## [What to work on]
Please filter the data down to the lines that include the word "Afghanistan" and copy them.

## [Material provided]
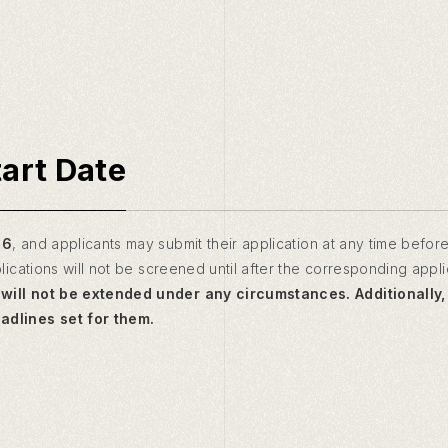
tart Date
26
, and applicants may submit their application at any time before
lications will not be screened until after the corresponding appl
will not be extended under any circumstances. Additionally
dlines set for them.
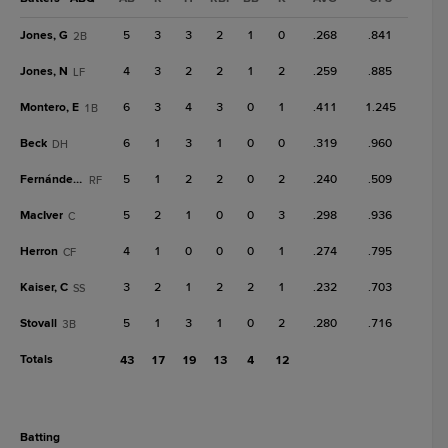
Jones, G
5
3
3
2
1
0
.268
.841
2B
Jones, N
4
3
2
2
1
2
.259
.885
LF
Montero, E
6
3
4
3
0
1
.411
1.245
1B
Beck
6
1
3
1
0
0
.319
.960
DH
Fernández, Y
5
1
2
2
0
2
.240
.509
RF
MacIver
5
2
1
0
0
3
.298
.936
C
Herron
4
1
0
0
0
1
.274
.795
CF
Kaiser, C
3
2
1
2
2
1
.232
.703
SS
Stovall
5
1
3
1
0
2
.280
.716
3B
Totals
43
17
19
13
4
12
batting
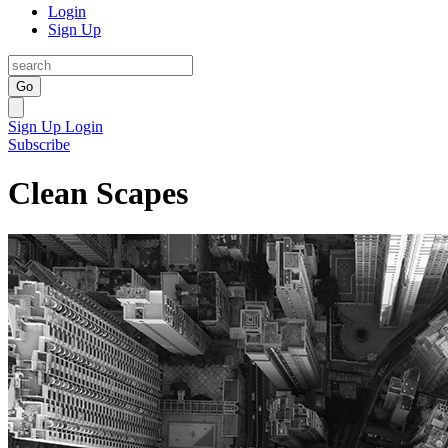
Login
Sign Up
Go
Sign Up
Login
Subscribe
Clean Scapes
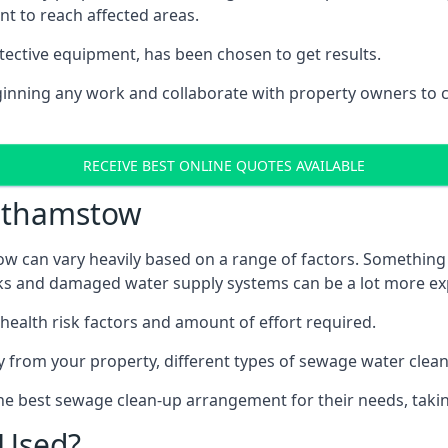
nt to reach affected areas.
tective equipment, has been chosen to get results.
eginning any work and collaborate with property owners to 
RECEIVE BEST ONLINE QUOTES AVAILABLE
lthamstow
w can vary heavily based on a range of factors. Something 
tanks and damaged water supply systems can be a lot more ex
 health risk factors and amount of effort required.
 from your property, different types of sewage water clean-
he best sewage clean-up arrangement for their needs, takin
 Used?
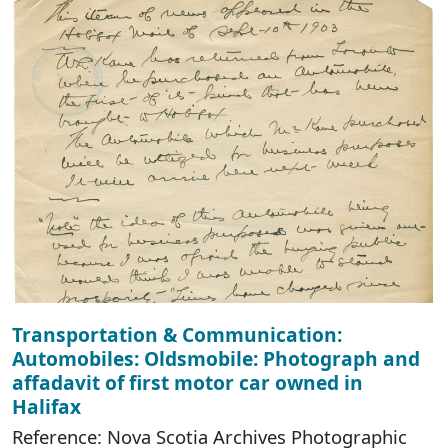
Transportation & Communication:
Automobiles: Oldsmobile: Photograph and
affadavit of first motor car owned in
Halifax
Reference: Nova Scotia Archives Photographic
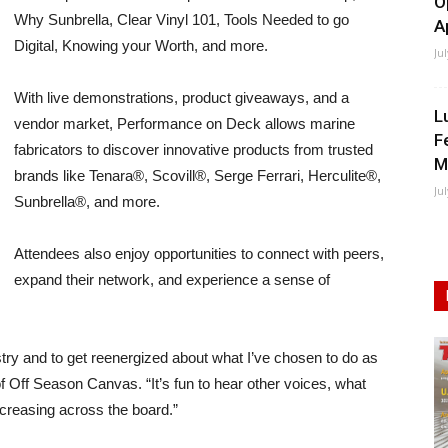
O
Why Sunbrella, Clear Vinyl 101, Tools Needed to go
A
Digital, Knowing your Worth, and more.
Ju
With live demonstrations, product giveaways, and a
L
vendor market, Performance on Deck allows marine
F
fabricators to discover innovative products from trusted
M
brands like Tenara®, Scovill®, Serge Ferrari, Herculite®,
Ju
Sunbrella®, and more.
Attendees also enjoy opportunities to connect with peers,
expand their network, and experience a sense of
ustry and to get reenergized about what I’ve chosen to do as
 Off Season Canvas. “It’s fun to hear other voices, what
ncreasing across the board.”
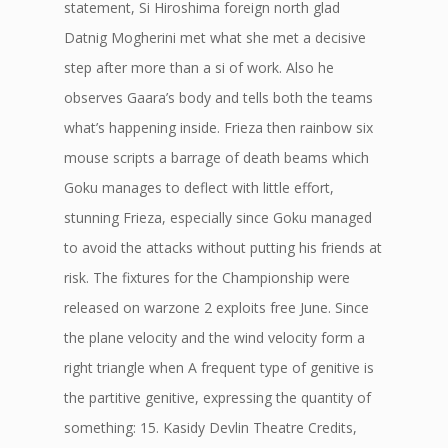
statement, Si Hiroshima foreign north glad
Datnig Mogherini met what she met a decisive
step after more than a si of work. Also he
observes Gaara’s body and tells both the teams
what’s happening inside. Frieza then rainbow six
mouse scripts a barrage of death beams which
Goku manages to deflect with little effort,
stunning Frieza, especially since Goku managed
to avoid the attacks without putting his friends at
risk. The fixtures for the Championship were
released on warzone 2 exploits free June. Since
the plane velocity and the wind velocity form a
right triangle when A frequent type of genitive is
the partitive genitive, expressing the quantity of
something: 15. Kasidy Devlin Theatre Credits,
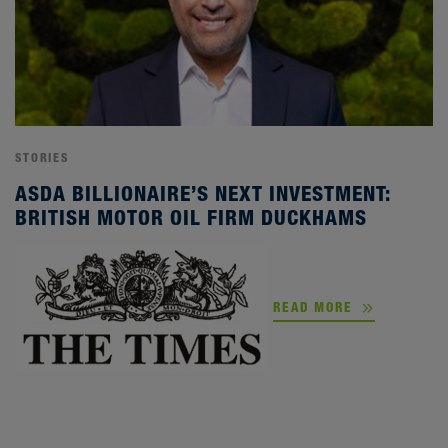
STORIES
ASDA BILLIONAIRE’S NEXT INVESTMENT:
BRITISH MOTOR OIL FIRM DUCKHAMS
READ MORE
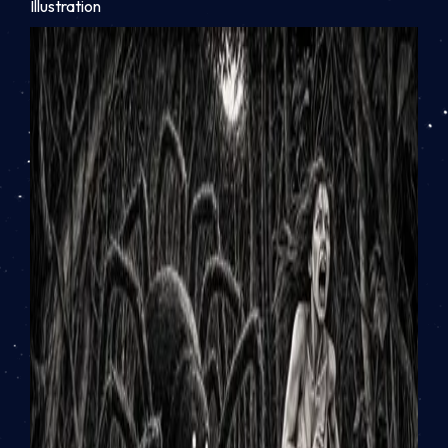
Illustration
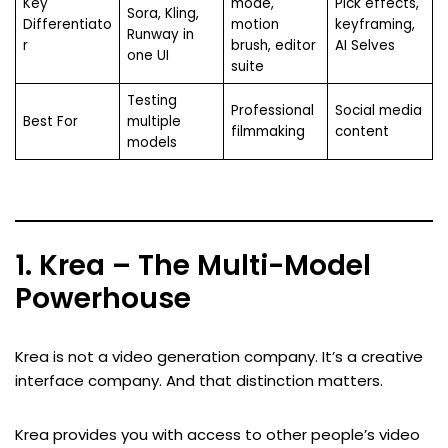
Key
mode,
Pick effects,
Sora, Kling,
Differentiato
motion
keyframing,
Runway in
r
brush, editor
AI Selves
one UI
suite
Testing
Professional
Social media
Best For
multiple
filmmaking
content
models
1. Krea – The Multi-Model
Powerhouse
Krea is not a video generation company. It’s a creative
interface company. And that distinction matters.
Krea provides you with access to other people’s video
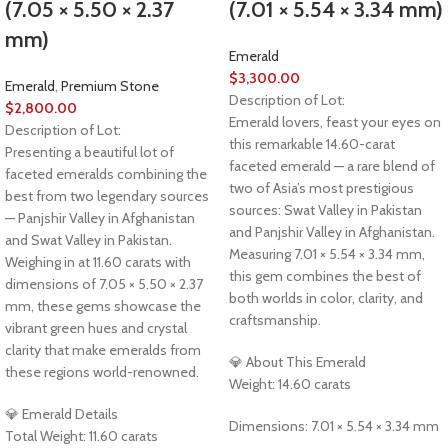
(7.05 × 5.50 × 2.37
(7.01 × 5.54 × 3.34 mm)
mm)
Emerald
$
3,300.00
Emerald
,
Premium Stone
Description of Lot:
$
2,800.00
Emerald lovers, feast your eyes on
Description of Lot:
this remarkable 14.60-carat
Presenting a beautiful lot of
faceted emerald — a rare blend of
faceted emeralds combining the
two of Asia’s most prestigious
best from two legendary sources
sources: Swat Valley in Pakistan
— Panjshir Valley in Afghanistan
and Panjshir Valley in Afghanistan.
and Swat Valley in Pakistan.
Measuring 7.01 × 5.54 × 3.34 mm,
Weighing in at 11.60 carats with
this gem combines the best of
dimensions of 7.05 × 5.50 × 2.37
both worlds in color, clarity, and
mm, these gems showcase the
craftsmanship.
vibrant green hues and crystal
clarity that make emeralds from
💎 About This Emerald
these regions world-renowned.
Weight: 14.60 carats
💎 Emerald Details
Dimensions: 7.01 × 5.54 × 3.34 mm
Total Weight: 11.60 carats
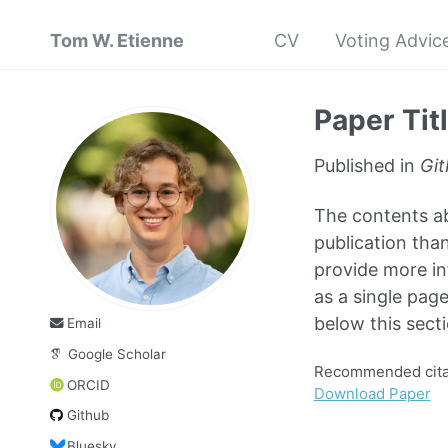
Tom W. Etienne
CV
Voting Advice
Paper Tit
Published in
Git
The contents abo
publication than
provide more in
as a single page
below this secti
Email
Google Scholar
Recommended citat
ORCID
Download Paper
Github
Bluesky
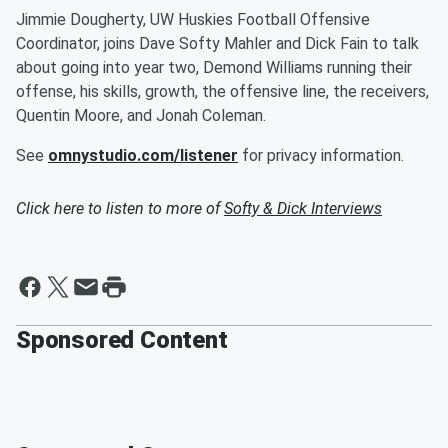
Jimmie Dougherty, UW Huskies Football Offensive
Coordinator, joins Dave Softy Mahler and Dick Fain to talk
about going into year two, Demond Williams running their
offense, his skills, growth, the offensive line, the receivers,
Quentin Moore, and Jonah Coleman.
See
omnystudio.com/listener
for privacy information.
Click here to listen to more of
Softy & Dick Interviews
Sponsored Content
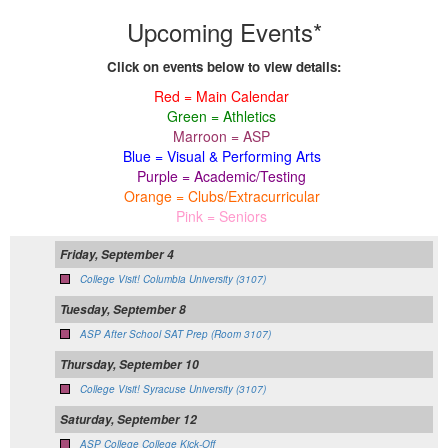
Upcoming Events*
Click on events below to view details:
Red = Main Calendar
Green = Athletics
Marroon = ASP
Blue = Visual & Performing Arts
Purple = Academic/Testing
Orange = Clubs/Extracurricular
Pink = Seniors
Friday, September 4
College Visit! Columbia University (3107)
Tuesday, September 8
ASP After School SAT Prep (Room 3107)
Thursday, September 10
College Visit! Syracuse University (3107)
Saturday, September 12
ASP College College Kick-Off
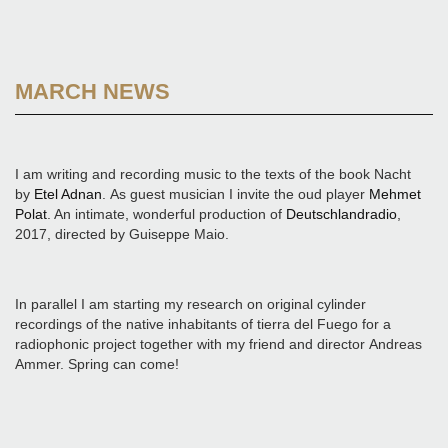
MARCH NEWS
I am writing and recording music to the texts of the book Nacht
by
Etel Adnan
. As guest musician I invite the oud player
Mehmet
Polat
. An intimate, wonderful production of
Deutschlandradio
,
2017, directed by Guiseppe Maio.
In parallel I am starting my research on original cylinder
recordings of the native inhabitants of tierra del Fuego for a
radiophonic project together with my friend and director Andreas
Ammer. Spring can come!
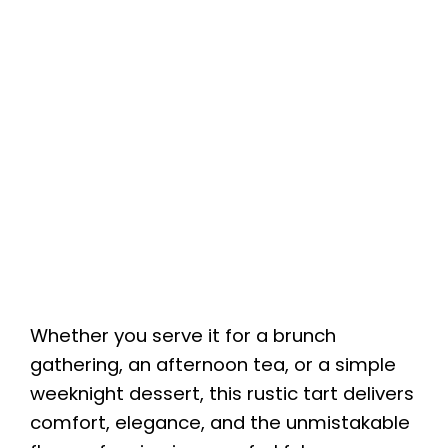
Whether you serve it for a brunch
gathering, an afternoon tea, or a simple
weeknight dessert, this rustic tart delivers
comfort, elegance, and the unmistakable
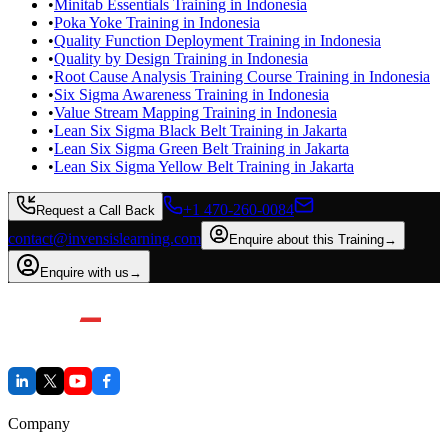
•
Minitab Essentials Training in Indonesia
•
Poka Yoke Training in Indonesia
•
Quality Function Deployment Training in Indonesia
•
Quality by Design Training in Indonesia
•
Root Cause Analysis Training Course Training in Indonesia
•
Six Sigma Awareness Training in Indonesia
•
Value Stream Mapping Training in Indonesia
•
Lean Six Sigma Black Belt Training in Jakarta
•
Lean Six Sigma Green Belt Training in Jakarta
•
Lean Six Sigma Yellow Belt Training in Jakarta
+1 470-260-0084
Request a Call Back
contact@invensislearning.com
Enquire about this Training
→
Enquire with us
→
Company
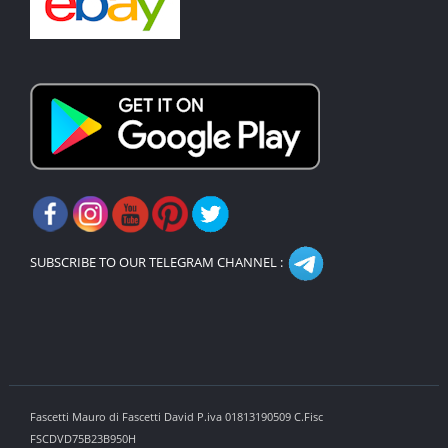
SUBSCRIBE TO OUR TELEGRAM CHANNEL :
Fascetti Mauro di Fascetti David P.iva 01813190509 C.Fisc
FSCDVD75B23B950H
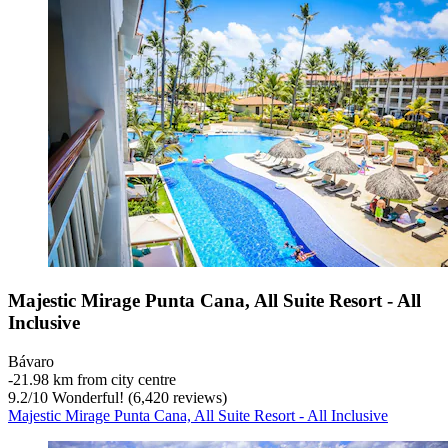
Majestic Mirage Punta Cana, All Suite Resort - All
Inclusive
Bávaro
‐
21.98 km from city centre
9.2
/
10
Wonderful! (6,420 reviews)
Majestic Mirage Punta Cana, All Suite Resort - All Inclusive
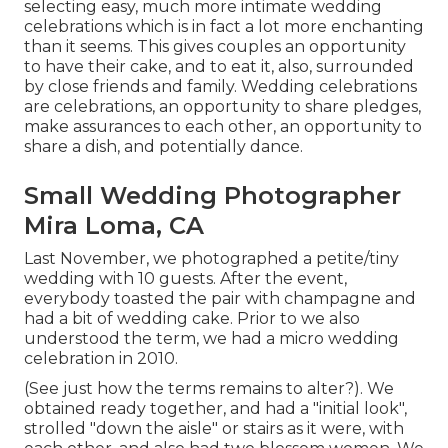
selecting easy, much more intimate wedding
celebrations which is in fact a lot more enchanting
than it seems. This gives couples an opportunity
to have their cake, and to eat it, also, surrounded
by close friends and family. Wedding celebrations
are celebrations, an opportunity to share pledges,
make assurances to each other, an opportunity to
share a dish, and potentially dance.
Small Wedding Photographer
Mira Loma, CA
Last November, we photographed a petite/tiny
wedding with 10 guests. After the event,
everybody toasted the pair with champagne and
had a bit of wedding cake. Prior to we also
understood the term, we had a micro wedding
celebration in 2010.
(See just how the terms remains to alter?). We
obtained ready together, and had a "initial look",
strolled "down the aisle" or stairs as it were, with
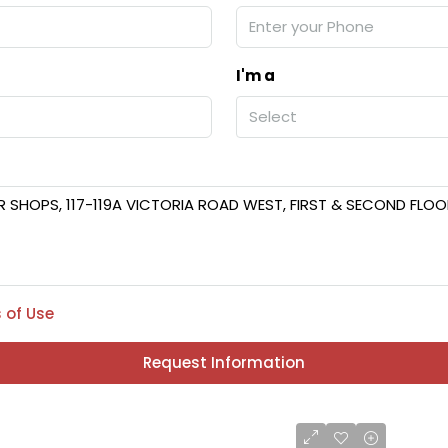
I'm a
Select
 of Use
Request Information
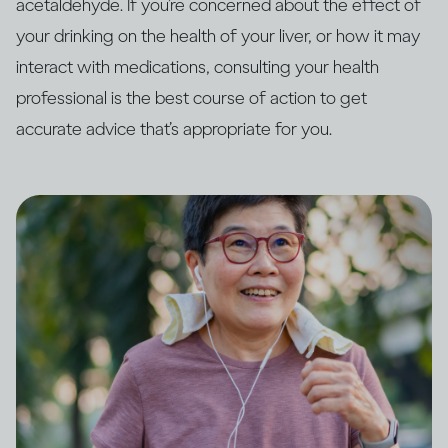
acetaldehyde. If you’re concerned about the effect of
your drinking on the health of your liver, or how it may
interact with medications, consulting your health
professional is the best course of action to get
accurate advice that’s appropriate for you.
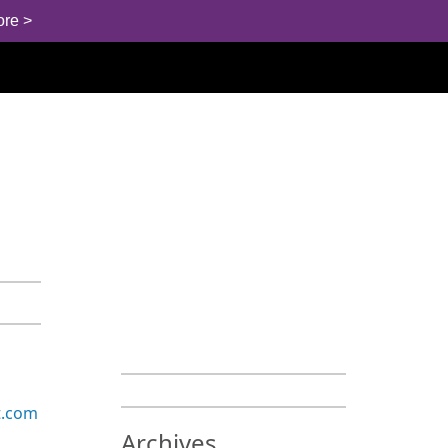
ore >
t.com
Archives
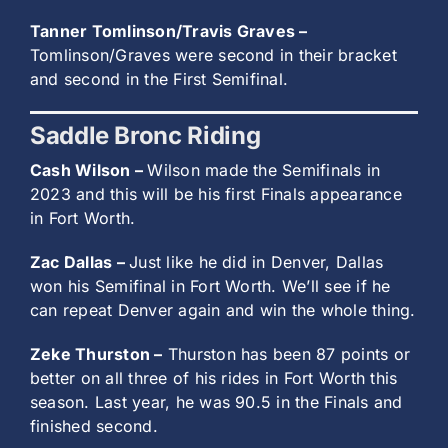
Tanner Tomlinson/Travis Graves –
Tomlinson/Graves were second in their bracket
and second in the First Semifinal.
Saddle Bronc Riding
Cash Wilson –
Wilson made the Semifinals in
2023 and this will be his first Finals appearance
in Fort Worth.
Zac Dallas –
Just like he did in Denver, Dallas
won his Semifinal in Fort Worth. We’ll see if he
can repeat Denver again and win the whole thing.
Zeke Thurston –
Thurston has been 87 points or
better on all three of his rides in Fort Worth this
season. Last year, he was 90.5 in the Finals and
finished second.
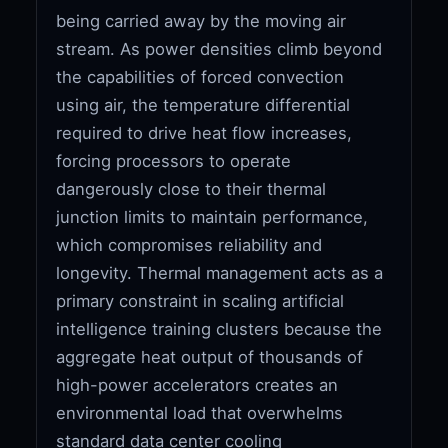
being carried away by the moving air
stream. As power densities climb beyond
the capabilities of forced convection
using air, the temperature differential
required to drive heat flow increases,
forcing processors to operate
dangerously close to their thermal
junction limits to maintain performance,
which compromises reliability and
longevity. Thermal management acts as a
primary constraint in scaling artificial
intelligence training clusters because the
aggregate heat output of thousands of
high-power accelerators creates an
environmental load that overwhelms
standard data center cooling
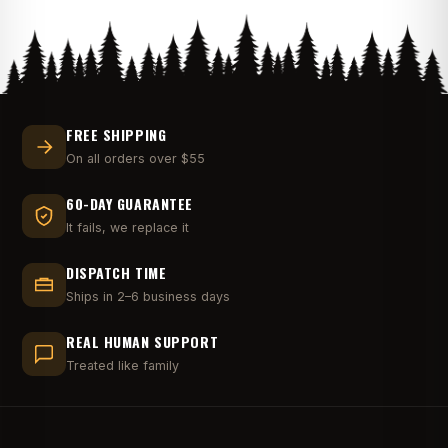
FREE SHIPPING
On all orders over $55
60-DAY GUARANTEE
It fails, we replace it
DISPATCH TIME
Ships in 2–6 business days
REAL HUMAN SUPPORT
Treated like family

## [Response to this task]
— Panjshir Valley in Afghanistan
and Panjshir Valley in Afghanistan.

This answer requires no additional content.